Ele a observa finalmente adentrar a cozinha, indo atrás da água que veio buscar como se sua presença fosse irrelevante naquele lugar. A maneira como ela para e o examina com aquele olhar perscrutador, porém impassível, o deixa inquieto por dentro—não pelo julgamento em si, mas pela incógnita que ela representa para ele. Não tem ideia do que se passa pela mente dela, e a dúvida o corrói por dentro. Quando ela aponta não um defeito, mas sim seu erro, sente um repentino constrangimento. “...é claro que eu sabia.” A mentira escorrega fácil entre os lábios, sendo um reflexo de autodefesa. “Estava me referindo somente ao rosto.” Corrige, imeditamente virando-se de volta para o micro-ondas. Dessa vez, escolhe ocupar as mãos, das quais não sabe o que fazer com, com o ajuste desnecessário do brinco numa das orelhas.
Com a confissão de seu crime, Nico a espia de soslaio e pode vê-la tentando resgatar a pouca paciência que tem antes de, aparentemente, decidir que ele é um completo doido varrido que fala com eletrodomésticos. Dessa vez, ela o ignorar incomoda mais que seu julgamento direto, e ele se volta para ela na hora, esquecendo-se de seus brincos, as sobrancelhas se erguendo com um ligeiro espanto. “O quê? Eu não estava conversando com ele! Não vá espalhar isso por aí, certo? Não sou maluco ou coisa do tipo… Falo sério. Não é o que parece.” Ele se explica com pressa. Na tentativa quase desesperada de desfazer o equívoco, faz o contrário de deixá-la em paz: seus passos encurtam a distância entre os dois, com ele parando ao lado dela como se sua reputação dependesse disso—sentia que dependia mesmo, porque na falta do acesso à internet as fofocas corriam soltas pela mansão.

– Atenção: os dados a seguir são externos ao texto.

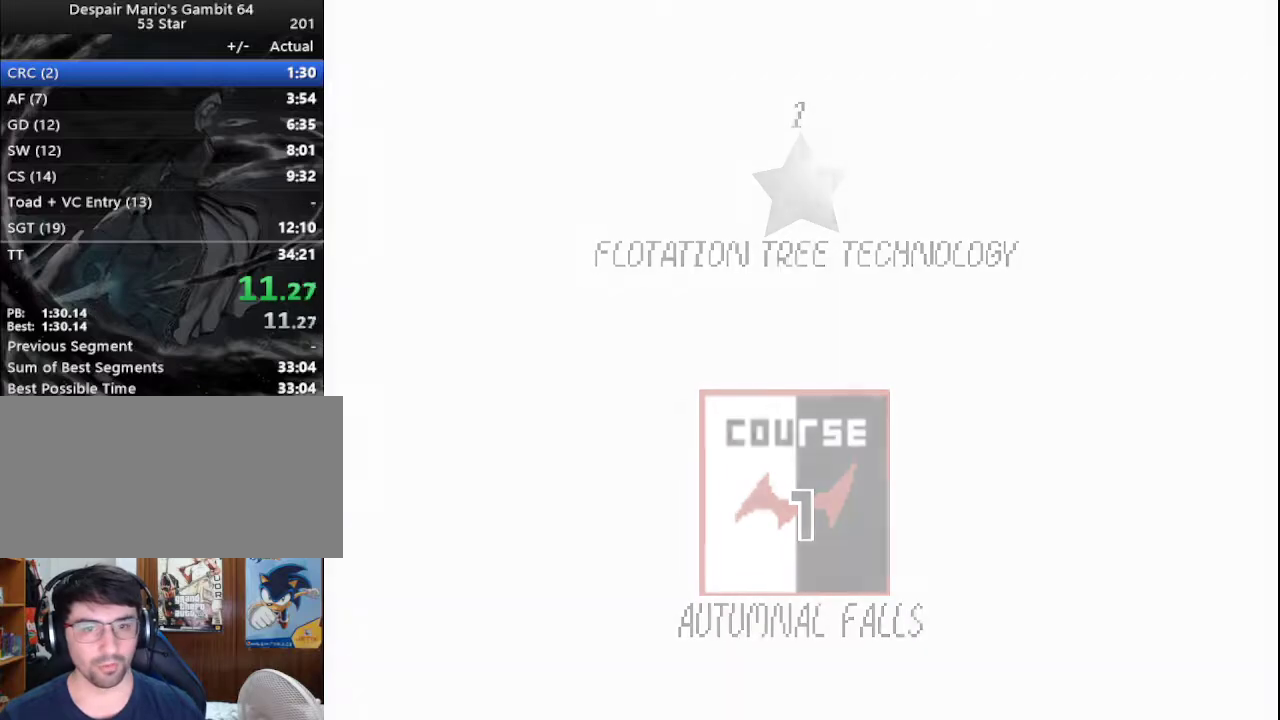
{"buttons": ["C_LEFT"], "left_stick": "up", "events": [[50, "left_stick", "up"], [367, "C_LEFT", "down"], [433, "C_LEFT", "up"], [467, "C_LEFT", "down"]]}
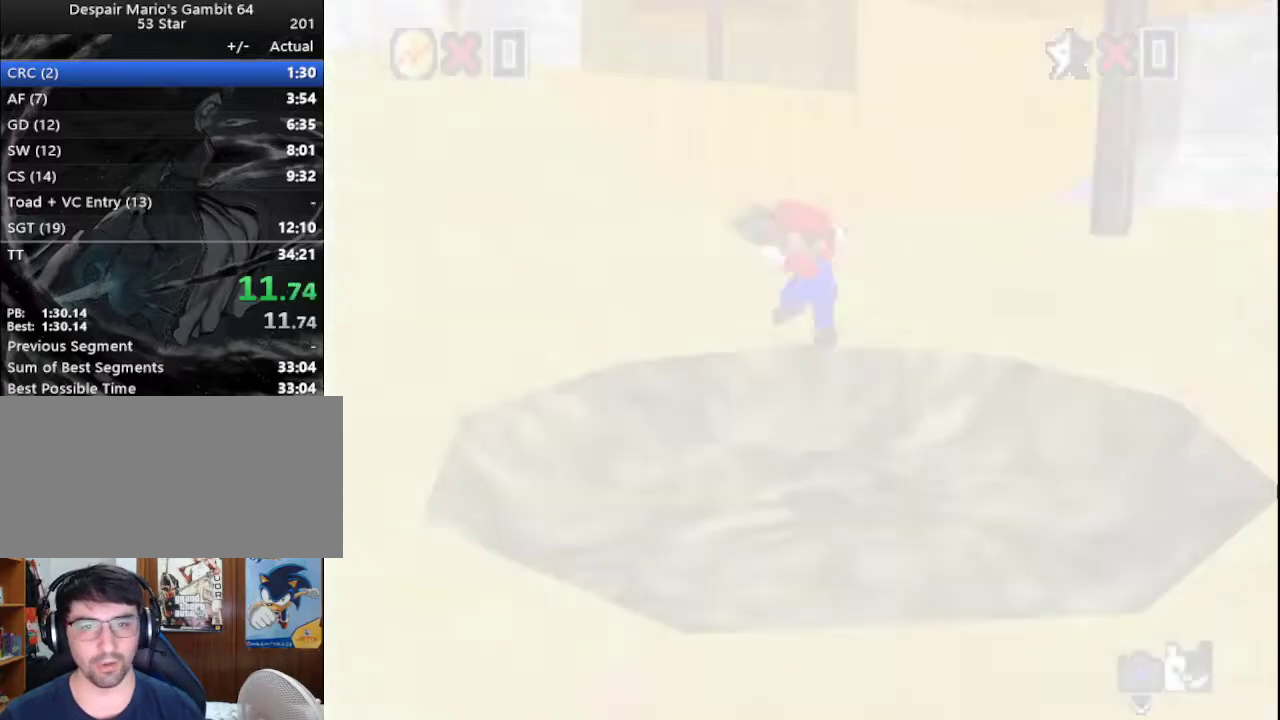
{"buttons": [], "left_stick": "up-left", "events": [[83, "C_LEFT", "up"], [183, "left_stick", "up-left"]]}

# ────── Domenico encara o próprio reflexo na porta do micro-ondas, divagando enquanto o prato, que devia estar girando lá dentro, permanece imóvel, sem nenhuma refeição à sua espera. A madrugada se faz silenciosa e o sono, esquivo, não vem. Mais uma vez se rendia à própria inquietude. Ele estreita os olhos e se aproxima do vidro escuro para se certificar que não estava ficando com olheiras, a ponta dos dedos tocando suavemente a pele abaixo dos olhos, em seguida passando para enrolar os cachos na frente do rosto. Embora estivesse sozinho, de repente começa a se sentir… observado. Domenico costumava pensar que essa sensação surgia devido a algum espírito do mal que certamente assombrava aquela mansão, mas isso foi antes de ter tomado inúmeros sustos convivendo com pessoas que controlavam sombras e atravessavam as paredes. Agora, já estava calejado—ou ao menos parcialmente, de forma que rapidamente descartou a possibilidade. Sequer eram 3h da madrugada ainda. Mas ainda era desconfortável ser encarado em sua auto avaliação, e um constrangimento pairou no ar com a compreensão que podia estar parecendo meio ridículo para a pessoa nas sombras. “Não, eu não tenho nenhum procedimento estético.” Ele informa à pessoa com um ar fingido de quem está cansado de receber as mesmas perguntas, abrindo a boca antes mesmo dela emitir qualquer ruído para ser o primeiro a quebrar o gelo, seus olhos ainda no próprio reflexo no micro-ondas. Quando finalmente olha para o lado, encontra Muse parado na soleira da porta, parecendo em dúvida quanto a se entraria na cozinha ou não. “E sim, eu furtei os cremes capilares do Sr. Crimson, mas ele não pode saber disso.”